为什么我的 EventBridge 规则未触发 Lambda 函数?

上次更新日期:2022 年 8 月 10 日

我使用 AWS 命令行界面(AWS CLI)、API 或 AWS CloudFormation 创建了 Amazon EventBridge 规则。但未调用目标 AWS Lambda 函数。当我通过 AWS 管理控制台创建或更新相同的 EventBridge 规则时,该规则可以正常工作。如何排查此问题?

简短描述

创建以 Lambda 函数为目标的 EventBridge 规则时,请记住以下几点:

  • 使用 EventBridge 控制台创建规则时,相应的权限会自动添加到函数的资源策略中。
  • 使用 AWS CLI、软件开发工具包或 AWS CloudFormation 创建相同的规则时,必须在资源策略中手动应用这些权限。

这些权限将授予 Amazon EventBridge 服务调用 Lambda 函数的权限。

######

思考练习:
a - 这段关于 EventBridge 规则的文字里,有一句说"必须在资源策略中手动应用这些权限"。请列出这句话提到的所有创建规则的方式。
b - 请从最后一句往后,接着写这段关于 EventBridge 规则的文字。
做题时用不到后面的列表。

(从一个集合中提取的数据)

######

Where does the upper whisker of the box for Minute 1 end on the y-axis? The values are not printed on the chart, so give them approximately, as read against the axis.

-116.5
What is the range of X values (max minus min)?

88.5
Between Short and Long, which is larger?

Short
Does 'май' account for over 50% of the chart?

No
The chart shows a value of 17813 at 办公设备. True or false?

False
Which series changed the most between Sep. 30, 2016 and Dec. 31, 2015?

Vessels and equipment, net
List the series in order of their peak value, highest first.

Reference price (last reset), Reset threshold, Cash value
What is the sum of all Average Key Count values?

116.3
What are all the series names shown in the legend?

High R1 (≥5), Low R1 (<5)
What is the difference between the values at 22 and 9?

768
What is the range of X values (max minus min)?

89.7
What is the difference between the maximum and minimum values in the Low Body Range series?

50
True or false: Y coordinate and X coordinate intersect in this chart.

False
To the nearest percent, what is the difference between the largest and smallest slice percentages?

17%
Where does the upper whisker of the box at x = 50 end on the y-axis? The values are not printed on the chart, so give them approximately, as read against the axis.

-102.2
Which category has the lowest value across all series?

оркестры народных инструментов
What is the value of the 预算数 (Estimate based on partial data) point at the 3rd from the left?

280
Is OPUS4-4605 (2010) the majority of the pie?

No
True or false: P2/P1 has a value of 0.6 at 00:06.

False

######

逐题答案:
a - AWS CLI、软件开发工具包、AWS CloudFormation

b -
解决方法

注意:如果在运行 AWS CLI 命令时收到错误,请确保您使用的是最新的 AWS CLI 版本

查看 EventBridge 规则的 CloudWatch 指标

  1. 打开 CloudWatch 控制台
  2. 从左侧导航窗格中的 Metrics(指标)下,选择 All Mertics(所有指标)。
  3. 选择 AWS/Events(AWS/事件)命名空间。
  4. 为您查看的指标选择 Invocations(调用)和 FailedInvocations(未能调用)指标。

Invocation(调用)数据点指示规则调用了目标。如果存在 FailedInvocations(未能调用)数据点,则表示调用目标时出现问题。FailedInvocations(未能调用)表示永久性故障,可能是由权限不正确或目标配置错误所致。

确认 Lambda 函数资源策略包含适当的权限

  1. 打开 AWS Lambda 控制台
  2. 选择目标函数。
  3. 选择 Configuration(配置)选项卡,然后选择 Permissions(权限)。
  4. Resource-based policy(基于资源的策略)部分下,查看策略文档。

以下是允许 EventBridge 调用 Lambda 函数的示例资源策略:

{
  "Effect": "Allow",
  "Action": "lambda:InvokeFunction",
  "Resource": "arn:aws:lambda:region:account-id:function:function-name",
  "Principal": {
    "Service": "events.amazonaws.com"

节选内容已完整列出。